I grew up in a Christian home. That's not my story. But now you realize that because you were saved out of darkness, your children grew up in a Christian home. And maybe now they're married, and they have grandchildren. One of the things that happened to me when I went back to the church we started 50 years ago, was I met people that I had led to Christ, and then they introduced me to their children and their grandchildren and told me what was going on in their family. When God saved them, he saved everything in their wake. When God save you, when he brings you into his kingdom, he redeems everything that is true about you. Don't forget that. Don't forget to look back and be filled with gospel wakefulness.
Rejoice in who you are in Christ. Thank about all the things that are true of you that would not be true of you if Christ had not changed your life and developed a quality of gratitude. Paul was the happiest man who ever walked on this earth, because he was so grateful. He never forgot what happened to him on Damascus Road. He never forgot that one time he was a persecutor of Christians. And because of God's grace, he became a preacher to Christians, and his life, it just exudes gratitude.

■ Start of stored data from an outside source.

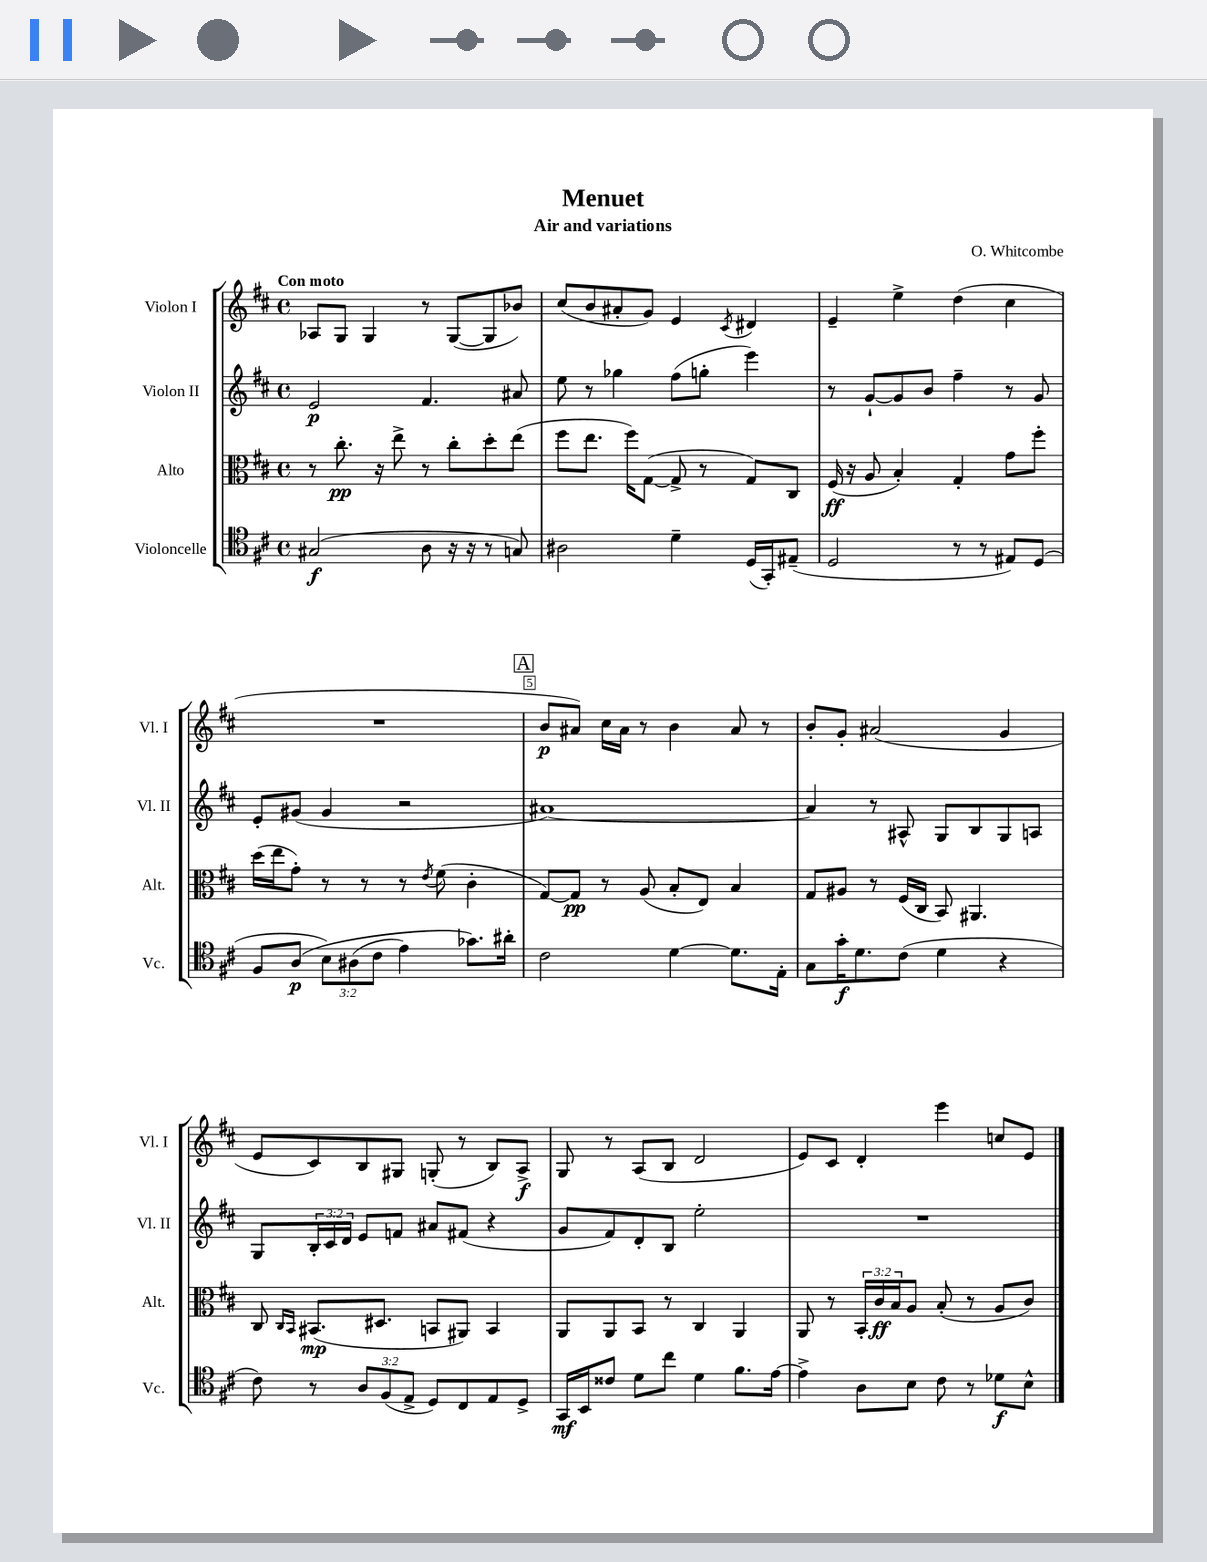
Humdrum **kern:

**kern	**dynam	**kern	**dynam	**kern	**dynam	**kern	**dynam
*part4	*part4	*part3	*part3	*part2	*part2	*part1	*part1
*staff4	*staff4	*staff3	*staff3	*staff2	*staff2	*staff1	*staff1
*I"Violoncelle	*	*I"Alto	*	*I"Violon II	*	*I"Violon I	*
*I'Vc.	*	*I'Alt.	*	*I'Vl. II	*	*I'Vl. I	*
*clefC4	*	*clefC3	*	*clefG2	*	*clefG2	*
*k[f#c#]	*	*k[f#c#]	*	*k[f#c#]	*	*k[f#c#]	*
*M4/4	*	*M4/4	*	*M4/4	*	*M4/4	*
*met(c)	*	*met(c)	*	*met(c)	*	*met(c)	*
=1	=1	=1	=1	=1	=1	=1	=1
!	!	!	!	!	!	!LO:TX:a:B:t=Con moto	!
(2G#X/	f	8r	.	2e/	p	8A-X/L	.
.	.	8.cc#'\	pp	.	.	8G/J	.
.	.	.	.	.	.	4G/	.
.	.	16r	.	.	.	.	.
.	.	8ee^\	.	.	.	.	.
8A\	.	8r	.	4.f#/	.	8r	.
16r	.	8cc#'\L	.	.	.	([8G/L	.
16r	.	.	.	.	.	.	.
8r	.	8dd'\	.	.	.	8G/]	.
8Gn/)	.	(8ee\J	.	8a#X/	.	8b-X/J)	.
=2	=2	=2	=2	=2	=2	=2	=2
2A#X\	.	8ff#\L	.	8ee\	.	(8cc#/L	.
.	.	8.ee\J	.	8r	.	8b/	.
.	.	.	.	4gg-X\	.	8a#X'/	.
.	.	16ff#\KL)	.	.	.	.	.
.	.	([8G\J	.	.	.	8g/J)	.
4d~\	.	8G^/]	.	(8ff#\L	.	4e/	.
.	.	8r	.	8ggn'\J	.	.	.
.	.	.	.	.	.	8qc#/	.
(16D/LL	.	8G/L)	.	4eee\)	.	4d#X/	.
16GG'/J)	.	.	.	.	.	.	.
(8E#X~/J	.	8C#/J	.	.	.	.	.
=3	=3	=3	=3	=3	=3	=3	=3
2D/	.	(16F#/	ff	8r	.	4e~/	.
.	.	16r	.	.	.	.	.
.	.	8A/	.	[8g`/L	.	.	.
.	.	4B'/)	.	8g/]	.	4ee^\	.
.	.	.	.	8b/J	.	.	.
8r	.	4G'/	.	4ff#~\	.	(4dd\	.
8r	.	.	.	.	.	.	.
8E#X/L)	.	8g\L	.	8r	.	4cc#\	.
(8D/J	.	8ff#'\J	.	8g/	.	.	.
!!LO:LB:g=z
=4	=4	=4	=4	=4	=4	=4	=4
8F#/L	.	(16dd\LL	.	8e'/L	.	1r	.
.	.	16ee\J	.	.	.	.	.
(8A/J	p	8g'\J)	.	(8g#X/J	.	.	.
12B\L)	.	8r	.	4g#/	.	.	.
(12A#X\	.	.	.	.	.	.	.
.	.	8r	.	.	.	.	.
12c#\J	.	.	.	.	.	.	.
4e\)	.	8r	.	2r	.	.	.
.	.	8qe/	.	.	.	.	.
.	.	(8f#\	.	.	.	.	.
8.g-X\L)	.	4c#'\	.	.	.	.	.
16a#X'\Jk	.	.	.	.	.	.	.
!!LO:REH:place=s1:t=A
=5	=5	=5	=5	=5	=5	=5	=5
2c#\	.	[8G/L)	.	[1a#X)	.	8b/L	p
.	.	8G/J]	pp	.	.	8a#X/J)	.
.	.	8r	.	.	.	16cc#\LL	.
.	.	.	.	.	.	16a#\JJ	.
.	.	(8A/	.	.	.	8r	.
[4d\	.	8B'/L	.	.	.	4b\	.
.	.	8E/J)	.	.	.	.	.
8.d\L]	.	4B/	.	.	.	8a#/	.
.	.	.	.	.	.	8r	.
16E'\Jk	.	.	.	.	.	.	.
=6	=6	=6	=6	=6	=6	=6	=6
8G\L	.	8G/L	.	4a#/]	.	8b'/L	.
16g'\K	f	8A#X/J	.	.	.	8g'/J	.
8.d\	.	.	.	.	.	.	.
.	.	8r	.	8r	.	(2a#X/	.
(8c#\J	.	(16F#/LL	.	8A#X^^/	.	.	.
.	.	16C#/JJ	.	.	.	.	.
4d\	.	8BB/)	.	8G/L	.	.	.
.	.	4.AA#X/	.	8B/	.	.	.
4r	.	.	.	8G/	.	4g/	.
.	.	.	.	8An/J	.	.	.
!!LO:LB:g=z
=7	=7	=7	=7	=7	=7	=7	=7
8c#\)	.	8C#/	.	8G/L	.	8e/L	.
.	.	16qqC#/LL	.	.	.	.	.
.	.	16qqBB/JJ	.	.	.	.	.
8r	.	(8.BB#X/L	mp	24B'/L	.	8c#/)	.
.	.	.	.	24c#/	.	.	.
.	.	.	.	24d/JJ	.	.	.
12A/L	.	.	.	8e/L	.	8B/	.
.	.	8.D#X/J	.	.	.	.	.
(12F#/	.	.	.	.	.	.	.
.	.	.	.	8fn/J	.	8G#X/J	.
12E^/J	.	.	.	.	.	.	.
8D/L)	.	8BBn/L	.	8a#X/L	.	(8Gn'/	.
8C#/	.	8AA#X/J)	.	(8f#X/J	.	8r	.
8E/	.	4BB/	.	4r	.	8B/L)	.
8D^/J	.	.	.	.	.	8A^/J	f
=8	=8	=8	=8	=8	=8	=8	=8
16GG/LL	mf	8AA/L	.	8g/L	.	8G/	.
16BB/J	.	.	.	.	.	.	.
8c##X/J	.	8AA/	.	8f#/)	.	8r	.
8d\L	.	8BB/J	.	8d'/	.	(8A/L	.
8cc#\J	.	8r	.	8B/J	.	8B/J	.
4d\	.	4C#/	.	2ee'\	.	2d/	.
8.f#\L	.	4AA/	.	.	.	.	.
[16e\Jk	.	.	.	.	.	.	.
=9	=9	=9	=9	=9	=9	=9	=9
4e^\]	.	8AA/	.	1r	.	8e/L)	.
.	.	8r	.	.	.	8c#/J	.
8A\L	.	24BB'/LL	.	.	.	4d'/	.
.	.	24c#/	ff	.	.	.	.
.	.	24B/J	.	.	.	.	.
8B\J	.	8A/J	.	.	.	.	.
8c#\	.	(8B'/	.	.	.	4eee\	.
8r	.	8r	.	.	.	.	.
8d-X\L	f	8A/L	.	.	.	8ccn/L	.
8B^^\J	.	8c#/J)	.	.	.	8e/J	.
==	==	==	==	==	==	==	==
*-	*-	*-	*-	*-	*-	*-	*-
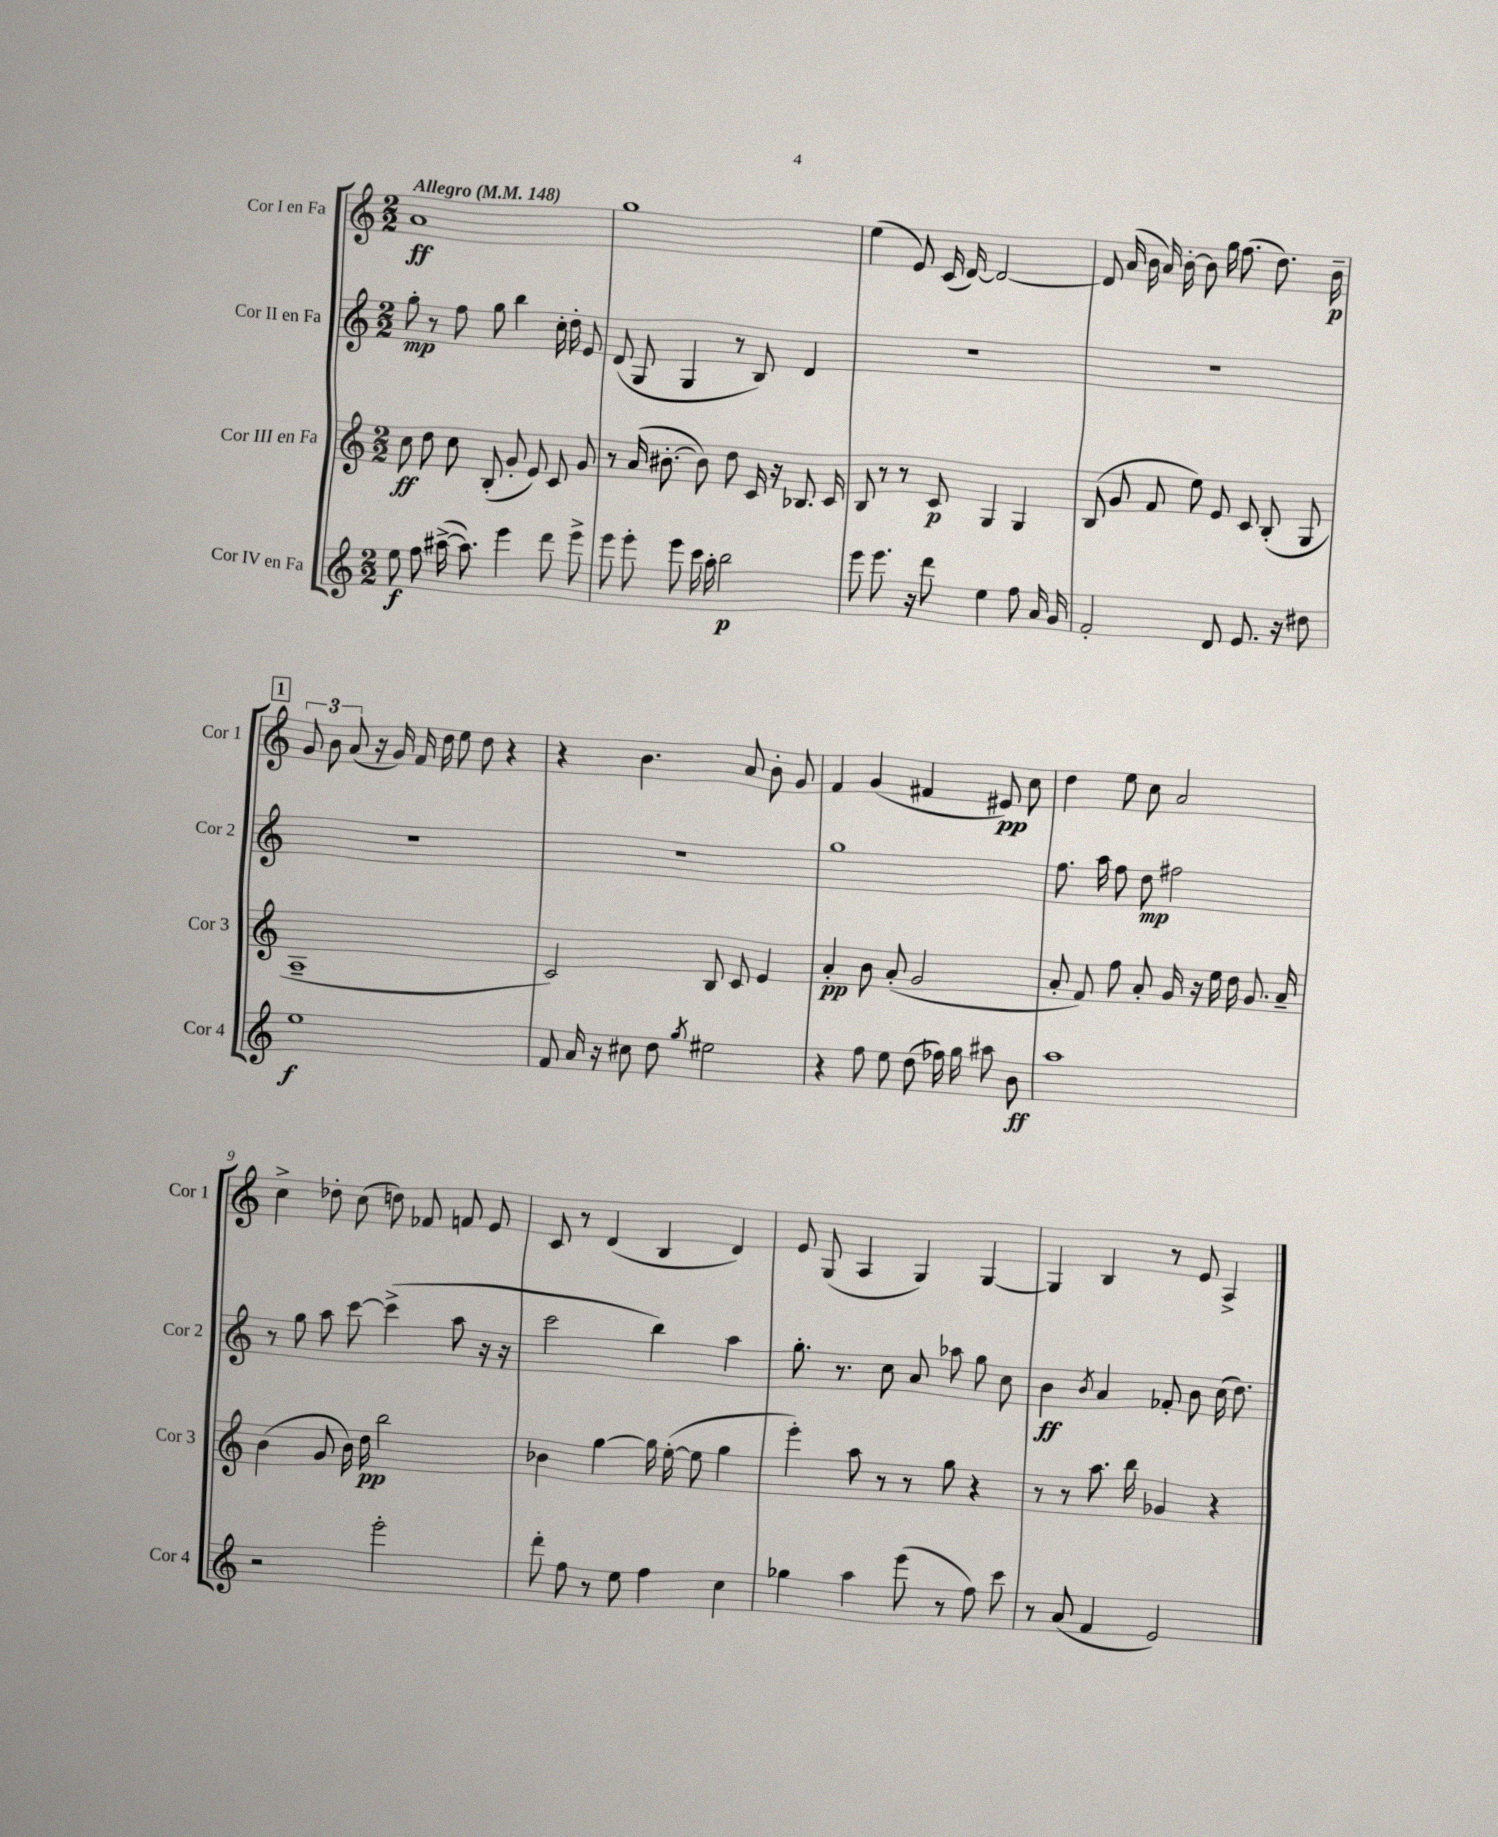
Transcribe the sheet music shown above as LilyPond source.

<<
\new StaffGroup <<
\new Staff = "s0" \with { instrumentName = "Cor I en Fa" shortInstrumentName = "Cor 1" } {
    \clef treble \key c \major \numericTimeSignature \time 2/2 \tempo "Allegro" 4 = 148
    \autoBeamOff a'1\ff |
    g''1 |
    e''4( e'8) c'16( d'16~) d'2~ |
    d'8 a'16( b'16 a'16) b'16~-. b'8 g''16 f''8.( d''8.) b'16--\p |
    \mark \markup { \box "1" } \tuplet 3/2 { g'8 b'8 a'8( } r16 g'16) f'16 d''16 e''8 d''8 r4 |
    r4 b'4. a'8 b'8-. g'8 |
    f'4 g'4( fis'4 eis'8\pp) c''8 |
    d''4 e''8 c''8 a'2 |
    c''4-> des''8-. c''8( d''8) fes'8 f'8 e'8 |
    c'8 r8 d'4( b4 d'4) |
    e'8 g8( a4 g4) g4~ |
    g4 b4 r8 e'8 a4-> \bar "|." |
}
\new Staff = "s1" \with { instrumentName = "Cor II en Fa" shortInstrumentName = "Cor 2" } {
    \clef treble \key c \major \numericTimeSignature \time 2/2
    \autoBeamOff g''8-.\mp r8 f''8 g''8 b''4 c''16-. d''16-. e'8 |
    d'8( g8 g4 r8 b8) d'4 |
    R1 |
    R1 |
    \mark \markup { \box "1" } R1 |
    R1 |
    g''1 |
    f''8. a''16 f''8 d''8\mp fis''2 |
    r8 g''8 a''8 c'''8~ c'''4->( a''8 r16 r16 |
    c'''2 b''4) a''4 |
    g''8.-. r8. c''8 a'8 aes''8 g''8 c''8 |
    b'4\ff \acciaccatura { b'8 } a'4 fes'8-. b'8 c''16( d''8.) \bar "|." |
}
\new Staff = "s2" \with { instrumentName = "Cor III en Fa" shortInstrumentName = "Cor 3" } {
    \clef treble \key c \major \numericTimeSignature \time 2/2
    \autoBeamOff c''8\ff d''8 c''8 b8-.( g'8-. e'8) c'8 g'8 |
    r8 a'16( bis'8.~-. bis'8) d''8 c'16 r16 bes8. c'16 |
    b8 r8 r8 c'8\p g4 g4 |
    b8( g'8 f'8 e''8) e'8 c'8 b8-.( g8 |
    \mark \markup { \box "1" } a1-- |
    c'2) b8 c'8 e'4 |
    a'4-.\pp b'8 a'8-.( g'2 |
    a'8-. f'8) f''8 a'8-. g'16 r16 e''16 d''16 g'8. a'16-- |
    b'4( g'8 b'16) d''16\pp b''2 |
    bes'4 g''4~ g''16 e''16~-.( e''8 g''4 |
    e'''4-.) a''8 r8 r8 g''8 r4 |
    r8 r8 a''8. b''16 ges'4 r4 \bar "|." |
}
\new Staff = "s3" \with { instrumentName = "Cor IV en Fa" shortInstrumentName = "Cor 4" } {
    \clef treble \key c \major \numericTimeSignature \time 2/2
    \autoBeamOff e''8\f f''8 ais''16~->( ais''8.) e'''4 d'''8 e'''8-> |
    e'''8 e'''8-. e'''8 c'''16 a''16-. b''2\p |
    e'''8 e'''8. r16 d'''8 e''4 f''8 a'16 g'16 |
    f'2-. d'8 e'8. r16 dis''8 |
    \mark \markup { \box "1" } e''1\f |
    f'8 a'16 r16 cis''8 d''8 \acciaccatura { g''8 } eis''2 |
    r4 f''8 e''8 d''8( fes''16) g''16 ais''8 b'8\ff |
    a''1 |
    r2 e'''2-. |
    d'''8-. f''8 r8 e''8 f''4 c''4 |
    ges''4 a''4 e'''8( r8 f''8) c'''8 |
    r8 a'8( f'4 e'2) \bar "|." |
}
>>
>>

Friends, with all that's going on around us, and we have a lot that we can look at and complain about, we really don't have anything to complain about. If you've got Jesus, you've got everything. If you have salvation, you not only have the past cared for, the present cared for, but you know where you're going, and we know that sometime soon, Jesus is gonna come back and take us to heaven. What a wonderful way to live, with that kind of gratitude in our life. So, my prayer for you today is Paul's prayer for you today, that you might be filled with knowledge and all wisdom and spiritual understanding, and that all these things that Paul says will happen to us, if that's true, will happen to you, if it's true in your life.